### ENTRIES SHOWN
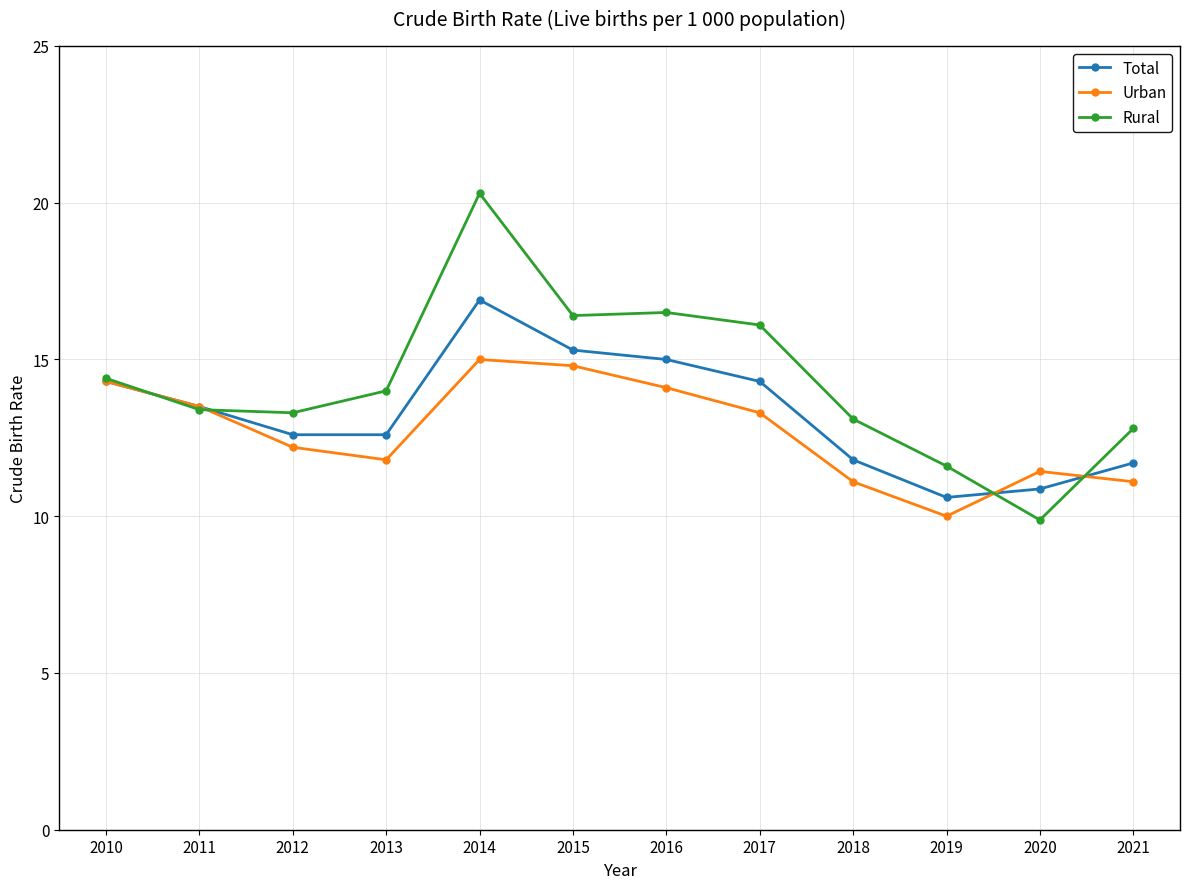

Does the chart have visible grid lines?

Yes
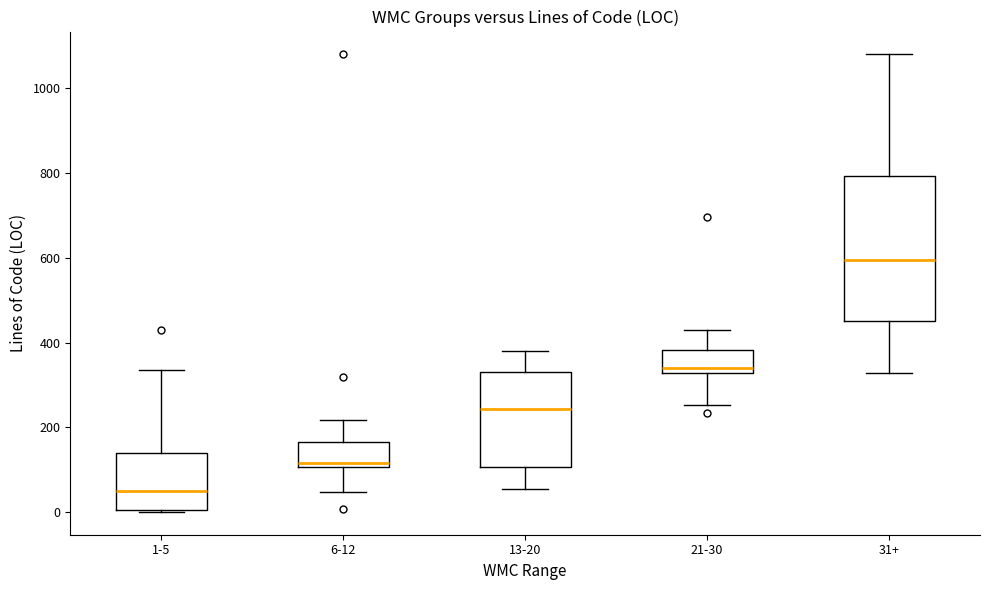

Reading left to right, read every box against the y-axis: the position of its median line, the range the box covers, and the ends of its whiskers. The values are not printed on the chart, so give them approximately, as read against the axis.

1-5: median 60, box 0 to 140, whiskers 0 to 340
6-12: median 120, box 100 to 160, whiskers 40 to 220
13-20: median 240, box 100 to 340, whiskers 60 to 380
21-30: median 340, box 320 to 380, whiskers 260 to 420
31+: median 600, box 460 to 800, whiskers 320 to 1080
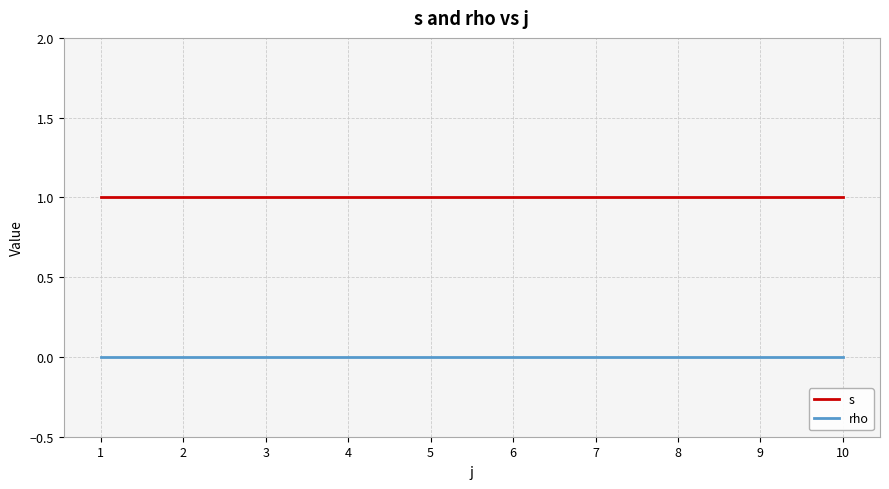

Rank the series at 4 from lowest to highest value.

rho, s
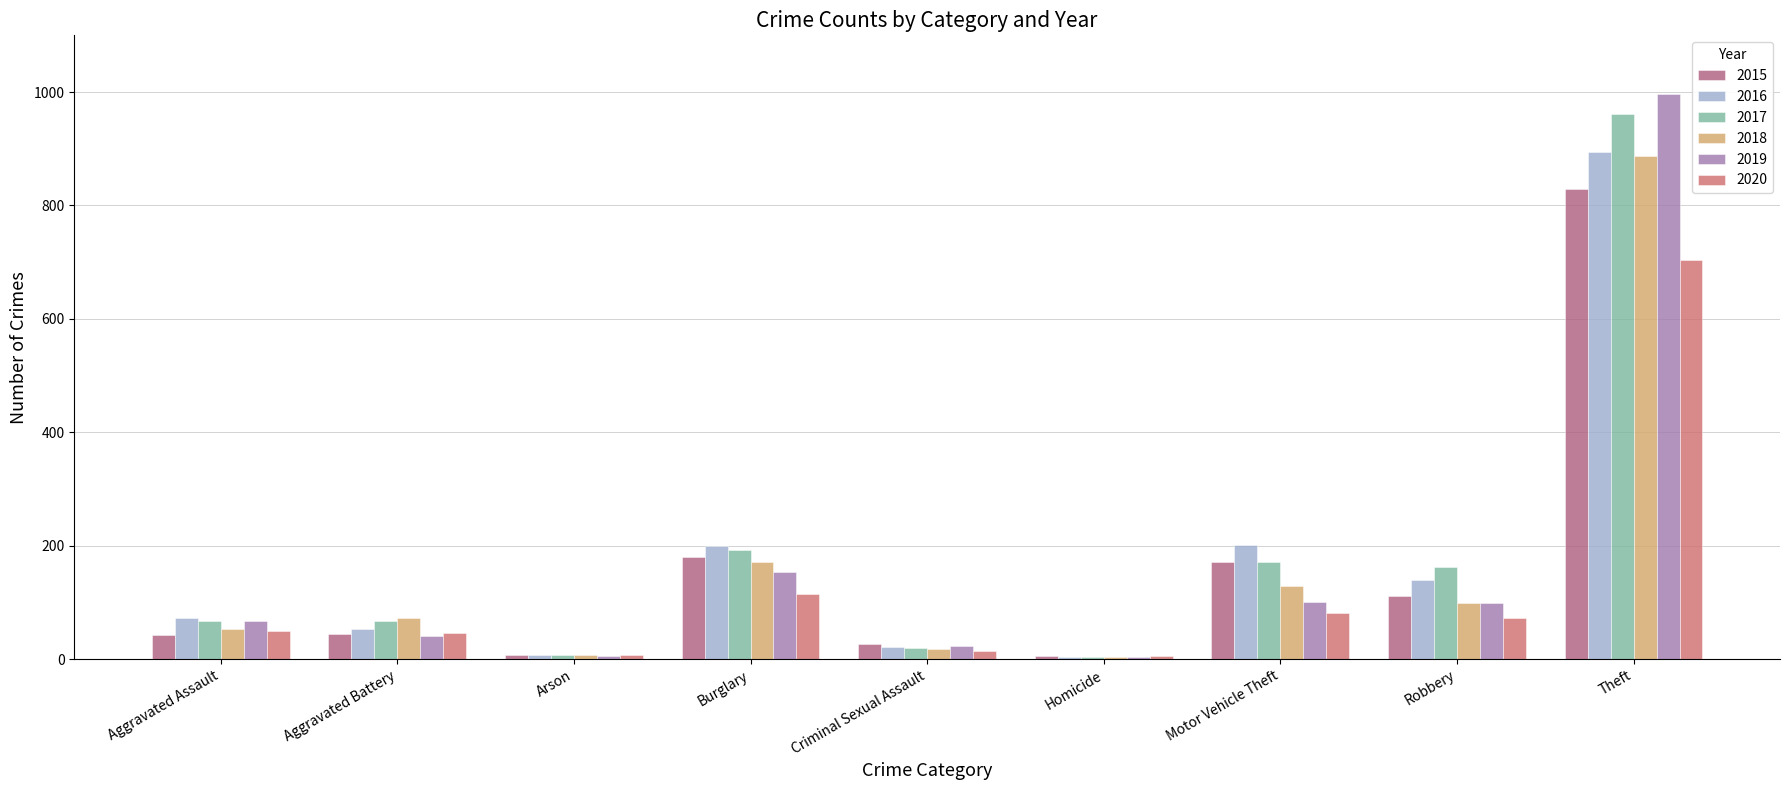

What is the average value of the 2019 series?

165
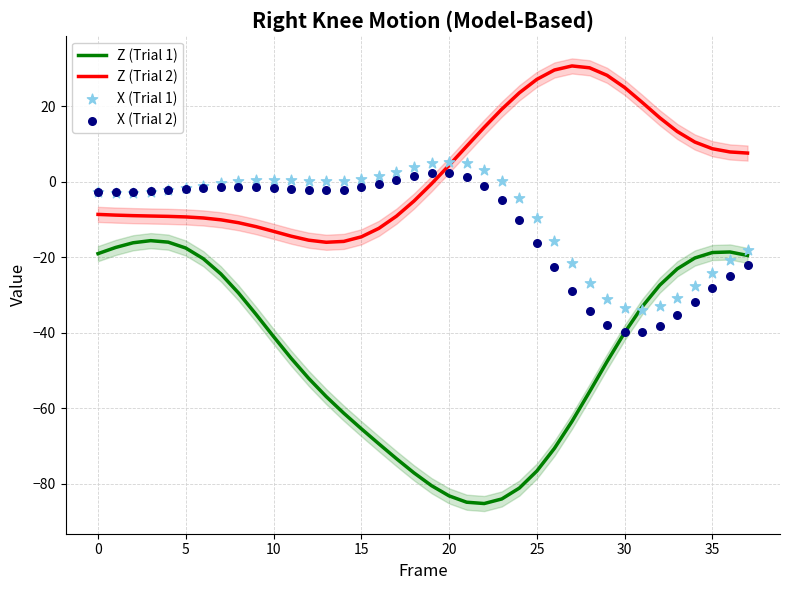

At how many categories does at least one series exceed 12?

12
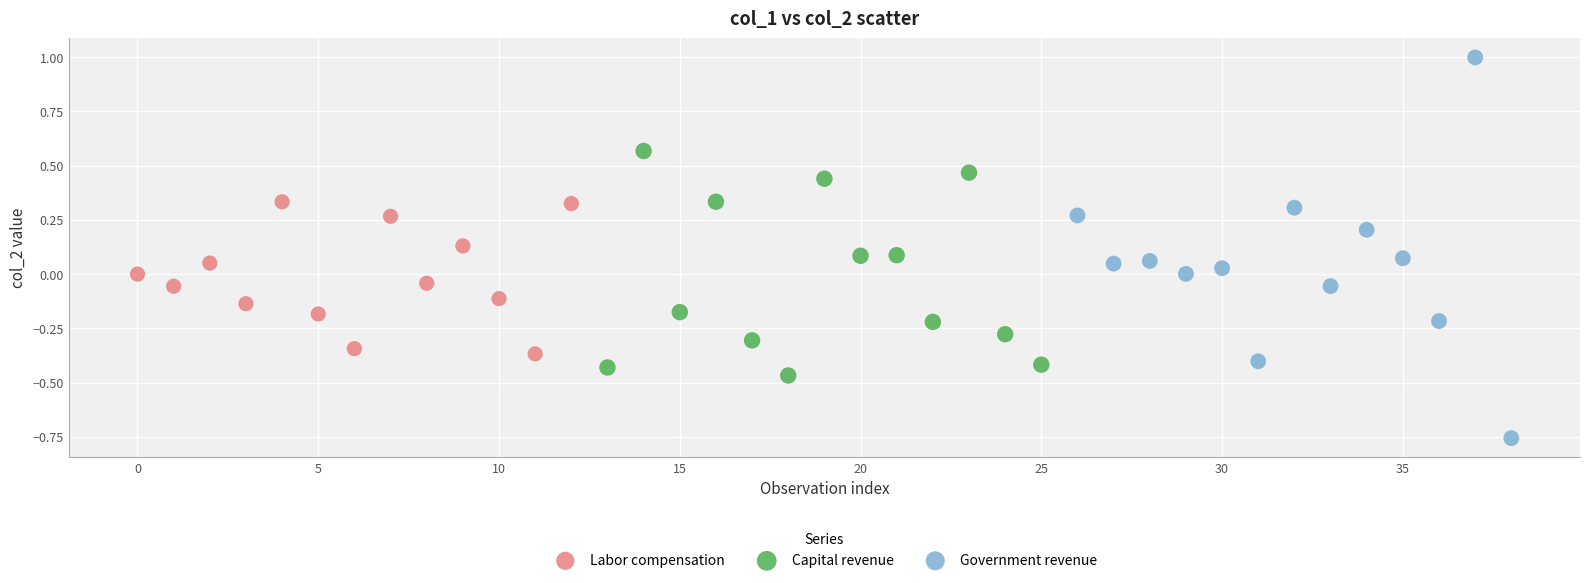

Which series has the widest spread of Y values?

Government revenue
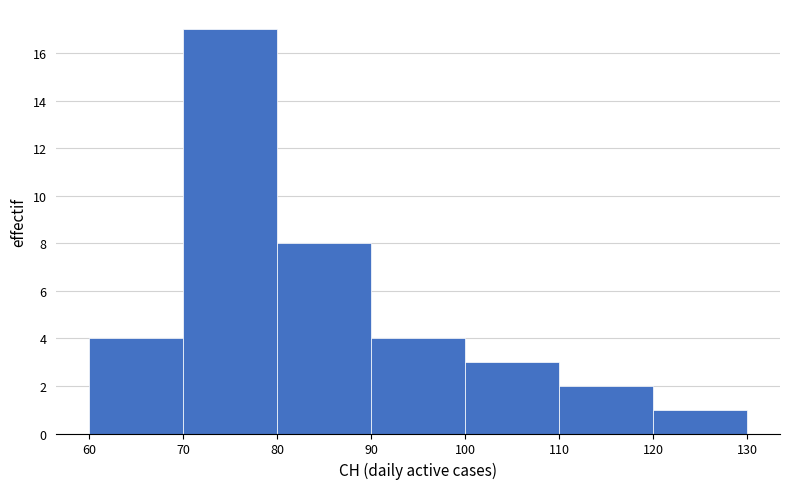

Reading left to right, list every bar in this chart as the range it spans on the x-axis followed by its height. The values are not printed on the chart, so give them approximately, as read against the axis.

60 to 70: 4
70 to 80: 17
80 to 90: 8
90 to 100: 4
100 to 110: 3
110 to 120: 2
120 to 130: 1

### TO DO
Rewrite every line of the data above as a numbered list, skipping blank lines. Leave the pictures out of your answer.

### TASK RESULT
1. Does the chart have visible grid lines?
2. Yes
3. Reading left to right, read every box against the y-axis: the position of its median line, the range the box covers, and the ends of its whiskers. The values are not printed on the chart, so give them approximately, as read against the axis.
4. 1-5: median 60, box 0 to 140, whiskers 0 to 340
5. 6-12: median 120, box 100 to 160, whiskers 40 to 220
6. 13-20: median 240, box 100 to 340, whiskers 60 to 380
7. 21-30: median 340, box 320 to 380, whiskers 260 to 420
8. 31+: median 600, box 460 to 800, whiskers 320 to 1080
9. Rank the series at 4 from lowest to highest value.
10. rho, s
11. What is the average value of the 2019 series?
12. 165
13. At how many categories does at least one series exceed 12?
14. 12
15. Which series has the widest spread of Y values?
16. Government revenue
17. Reading left to right, list every bar in this chart as the range it spans on the x-axis followed by its height. The values are not printed on the chart, so give them approximately, as read against the axis.
18. 60 to 70: 4
19. 70 to 80: 17
20. 80 to 90: 8
21. 90 to 100: 4
22. 100 to 110: 3
23. 110 to 120: 2
24. 120 to 130: 1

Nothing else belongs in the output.